Do our MPs deserve a pay hike?

GN Bureau | August 17, 2010



Our parliamentarians are overworked and underpaid, so grossly underpaid that (in the words of Congress MP Rajiv Shukla) they get less than a clerk of the government. Mere Rs 16,000 a month is their salary – a constituency allowance of Rs 20,000 of course goes to the constituency and an office expense allowance of an equal amount obviously goes to maintain office. They badly need a pay hike and since the decision is in a manner of speaking in their own hands, the only question is how much hike. One figure proposed is Rs 80,001 – a rupee more than what a secretary to the government gets. Fifty thousand is another figure, proposed by the parliamentary affairs ministry. The cabinet on Monday could not arrive at a consensus on the figure.

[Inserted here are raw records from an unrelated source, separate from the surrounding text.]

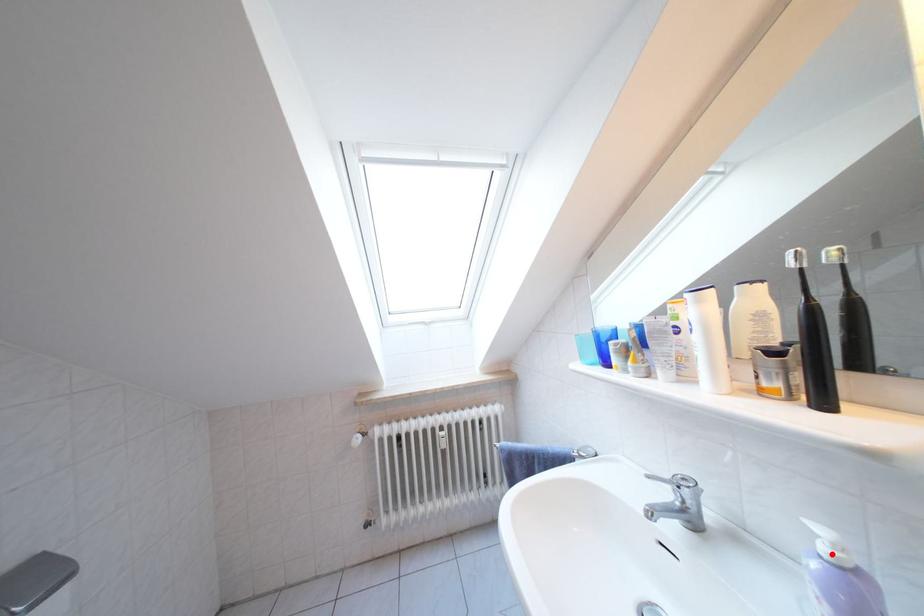
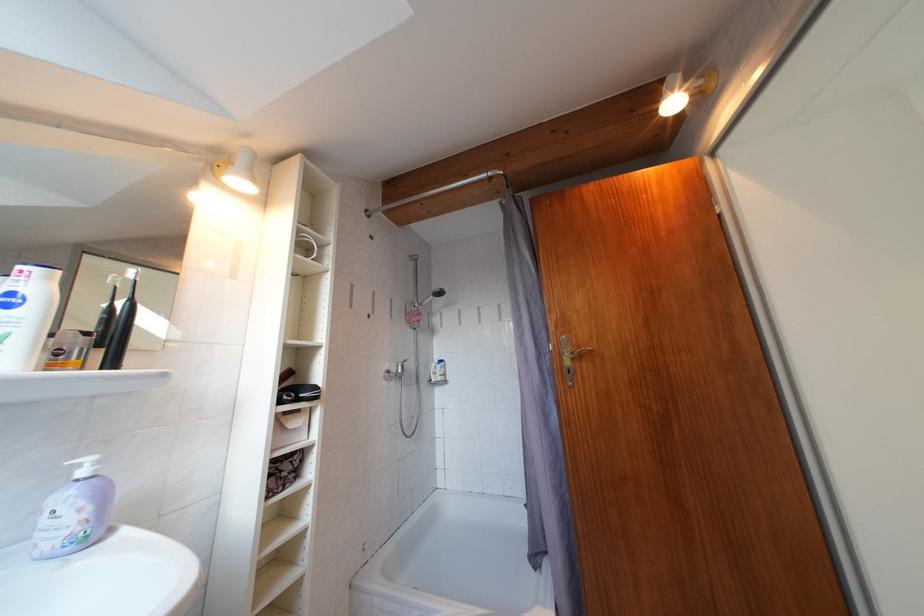
The point at the highlighted location is marked in the first image. Where is the corresponding point in the second image?

(92, 477)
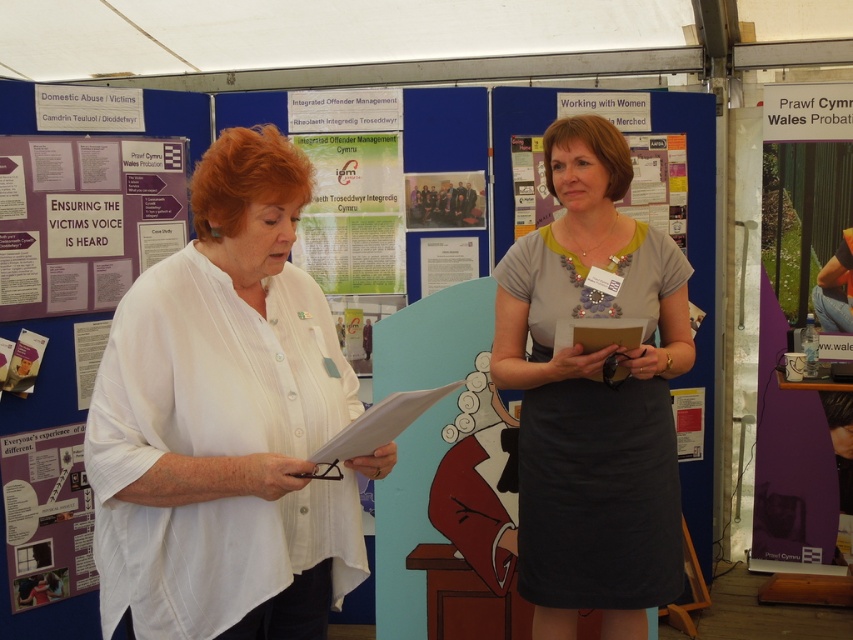
Question: Where is white matte shirt at center located in relation to matte black group photo at center in the image?

Choices:
 (A) below
 (B) above

Answer: (A)

Question: Does purple paper poster at upper left appear over matte black group photo at center?

Choices:
 (A) yes
 (B) no

Answer: (B)

Question: Which of the following is the farthest from the observer?

Choices:
 (A) matte black group photo at center
 (B) matte gray dress at center

Answer: (A)

Question: Which is nearer to the purple paper at lower left?

Choices:
 (A) purple paper at upper left
 (B) matte black group photo at center
 (C) white matte shirt at center

Answer: (A)

Question: Can you confirm if white matte shirt at center is thinner than matte black group photo at center?

Choices:
 (A) no
 (B) yes

Answer: (A)

Question: Which point is farther to the camera?

Choices:
 (A) (13, 476)
 (B) (115, 227)

Answer: (B)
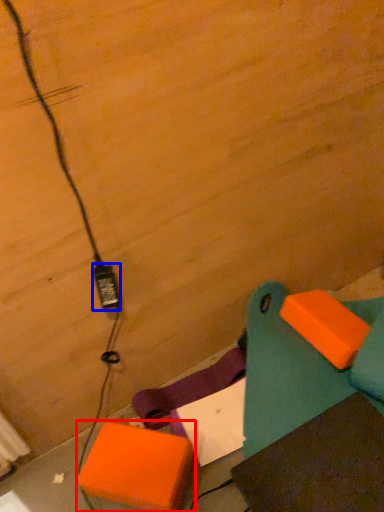
Question: Which object is further to the camera taking this photo, cardboard box (highlighted by a red box) or power plugs and sockets (highlighted by a blue box)?

Choices:
 (A) cardboard box
 (B) power plugs and sockets

Answer: (A)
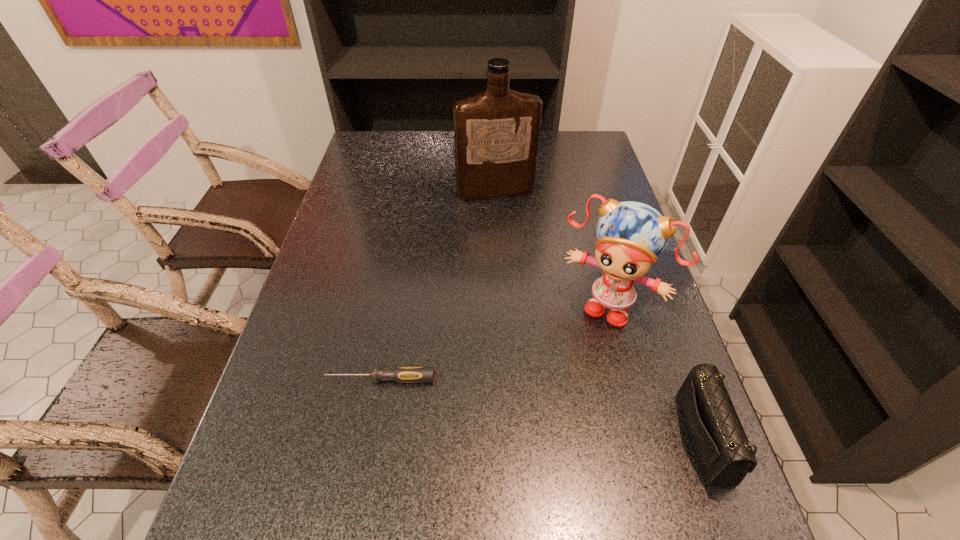
At what (x,y) coordinates should I click in order to perform the action: click on vacant area in the image that satisfies the following two spatial constraints: 1. on the front side of the doll; 2. on the front flap of the second shortest object. Please return your answer as a coordinate pair (x, y). Looking at the image, I should click on (645, 438).

You are a GUI agent. You are given a task and a screenshot of the screen. Output one action in this format:
    pyautogui.click(x=<x>, y=<y>)
    Task: Click on the vacant space that satisfies the following two spatial constraints: 1. on the front side of the third tallest object; 2. on the front flap of the doll
    This screenshot has width=960, height=540.
    Given the screenshot: What is the action you would take?
    pyautogui.click(x=645, y=438)

I want to click on vacant area in the image that satisfies the following two spatial constraints: 1. on the front side of the doll; 2. on the front flap of the nearest object, so click(645, 438).

The height and width of the screenshot is (540, 960). I want to click on free space in the image that satisfies the following two spatial constraints: 1. on the front side of the third tallest object; 2. on the front flap of the liquor, so click(x=506, y=438).

Identify the location of free point that satisfies the following two spatial constraints: 1. on the front side of the liquor; 2. on the front flap of the third tallest object. pyautogui.click(x=506, y=438).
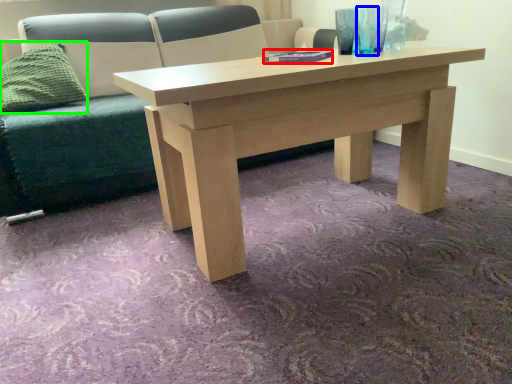
Question: Which is farther away from book (highlighted by a red box)? glass vase (highlighted by a blue box) or pillow (highlighted by a green box)?

Choices:
 (A) glass vase
 (B) pillow

Answer: (B)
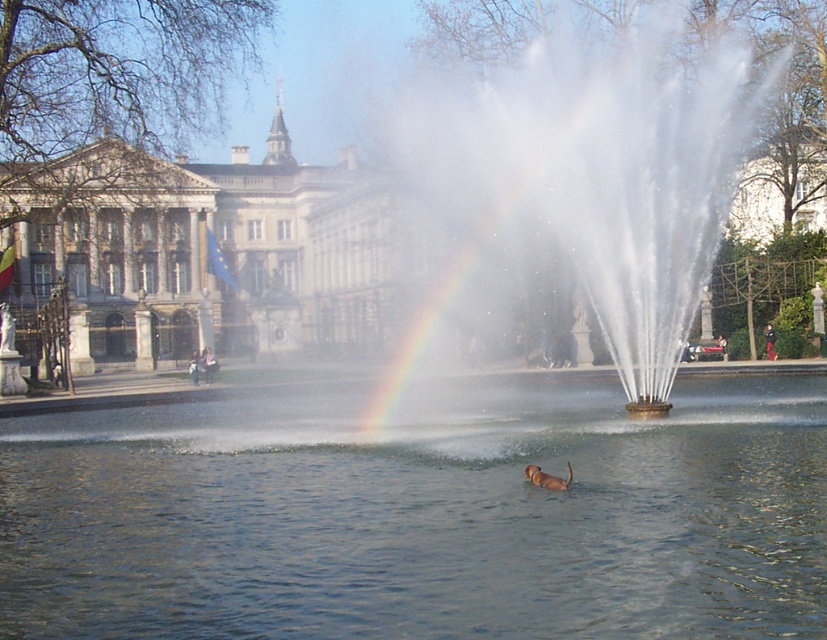
Question: Which object is farther from the camera taking this photo?

Choices:
 (A) white water at center
 (B) clear water at center
 (C) white stone building at upper left

Answer: (C)

Question: Is white water at center further to camera compared to white stone building at upper left?

Choices:
 (A) no
 (B) yes

Answer: (A)

Question: Which of the following is the farthest from the observer?

Choices:
 (A) (644, 92)
 (B) (116, 237)
 (C) (68, 522)

Answer: (B)

Question: Can you confirm if clear water at center is smaller than white stone building at upper left?

Choices:
 (A) no
 (B) yes

Answer: (B)

Question: Estimate the real-world distances between objects in this image. Which object is farther from the white stone building at upper left?

Choices:
 (A) white water at center
 (B) clear water at center

Answer: (B)

Question: Is clear water at center to the right of white water at center from the viewer's perspective?

Choices:
 (A) yes
 (B) no

Answer: (B)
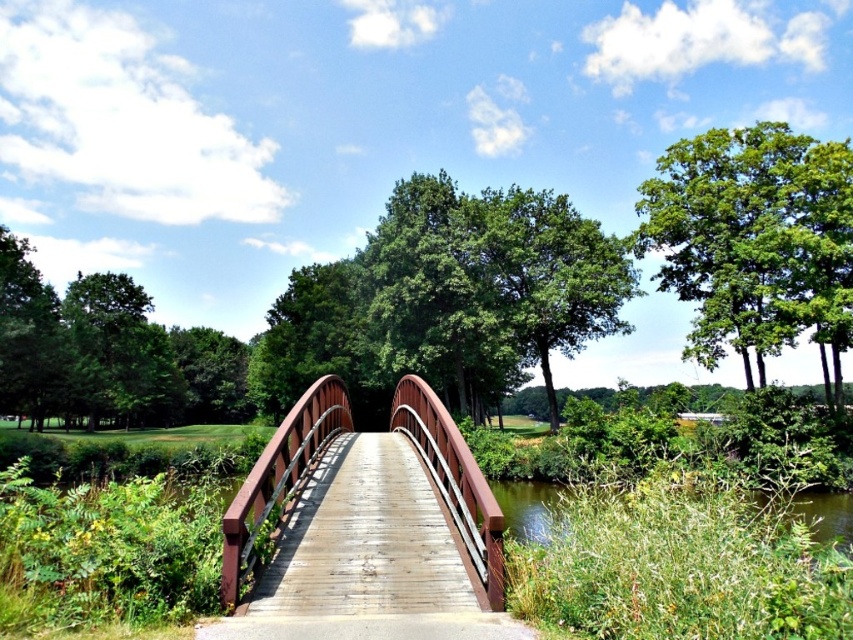
You are an architect designing a new pathway that needs to be wider than the wooden bridge at center. You observe the green leafy tree at upper right in the scene. Can the pathway be designed to be as wide as the tree?

The wooden bridge at center has a lesser width compared to green leafy tree at upper right. Therefore, the pathway can be designed to be as wide as the green leafy tree at upper right since it is wider than the bridge.

You are a bird flying over the wooden bridge at center and the green leafy tree at upper right. Which object is taller from your perspective?

The green leafy tree at upper right is taller than the wooden bridge at center.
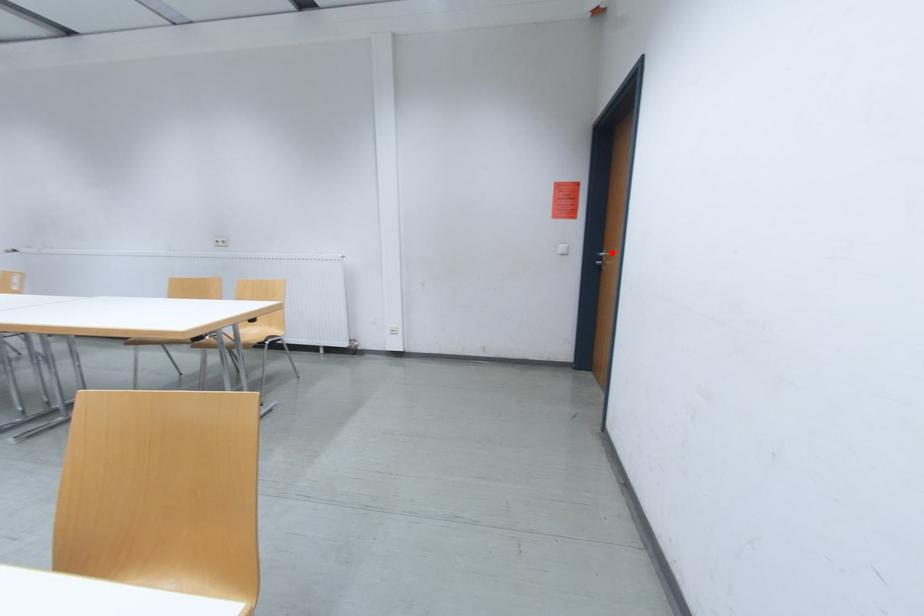
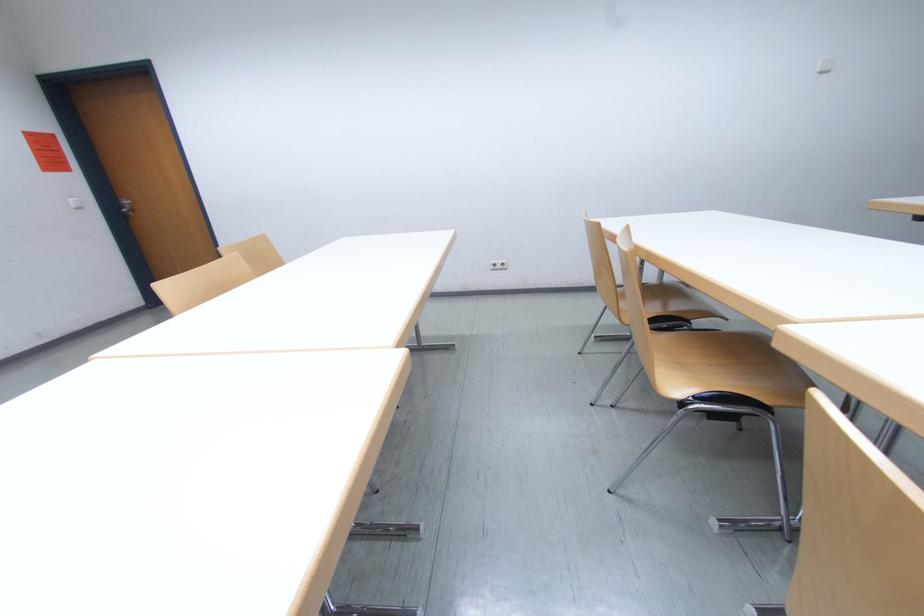
Question: I am providing you with two images of the same scene from different viewpoints. In image1, a red point is highlighted. Considering the same 3D point in image2, which of the following is correct?

Choices:
 (A) It is closer
 (B) It is farther

Answer: (B)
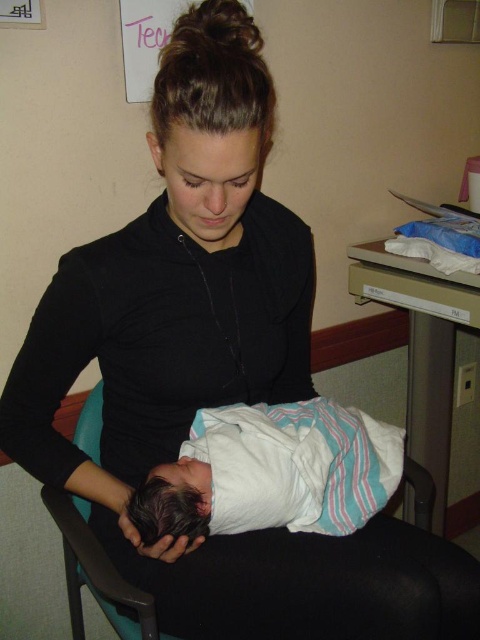
You are a nurse in a hospital room and need to place a medical chart on the surface of the black fabric chair at lower center. However, there is a white striped swaddle at center currently covering it. Can you place the chart directly on the chair without moving the swaddle?

The white striped swaddle at center is in front of the black fabric chair at lower center, meaning it is covering the chair. Therefore, you cannot place the chart directly on the chair without moving the swaddle.

You are a nurse in a hospital room and need to determine which item is narrower between the white striped swaddle at center and the black fabric chair at lower center. Which one is it?

The white striped swaddle at center is thinner than the black fabric chair at lower center, so the white striped swaddle at center is narrower.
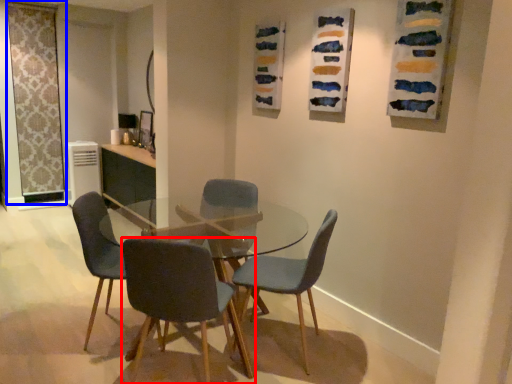
Question: Which object appears closest to the camera in this image, chair (highlighted by a red box) or screen door (highlighted by a blue box)?

Choices:
 (A) chair
 (B) screen door

Answer: (A)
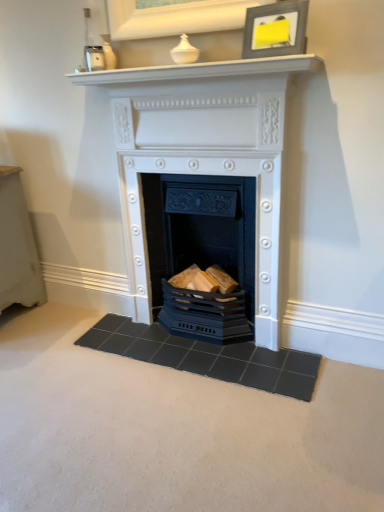
Question: In terms of width, does white glossy mantle at upper center look wider or thinner when compared to matte black picture frame at upper center?

Choices:
 (A) thin
 (B) wide

Answer: (B)

Question: From a real-world perspective, is white glossy mantle at upper center above or below matte black picture frame at upper center?

Choices:
 (A) above
 (B) below

Answer: (B)

Question: Estimate the real-world distances between objects in this image. Which object is closer to the matte black picture frame at upper center?

Choices:
 (A) matte black fireplace at center, the 2th fireplace from the top
 (B) white glossy mantle at upper center
 (C) white matte fireplace at center, marked as the 1th fireplace in a top-to-bottom arrangement
 (D) dark gray tile doormat at center

Answer: (B)

Question: Considering the real-world distances, which object is closest to the matte black fireplace at center, placed as the 1th fireplace when sorted from bottom to top?

Choices:
 (A) matte black picture frame at upper center
 (B) white matte fireplace at center, marked as the 1th fireplace in a top-to-bottom arrangement
 (C) white glossy mantle at upper center
 (D) dark gray tile doormat at center

Answer: (B)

So, we raise the question again: do our MPs deserve a pay hike – given the double digit inflation and all that? But then the way corporate honchos fall over each other in bidding for a seat in the upper house, is the salary a factor at all? Did anybody say “I don't want to become an MP when I grow up, because salaries are too low”? And what about performance – our MPs are mostly making news for obstructing the house proceedings rather than for participating in them? At the very least, shouldn't their salary (if it matters at all) be linked to their performance – say, on the basis of their participation in the house business or efficient representation of the constituency?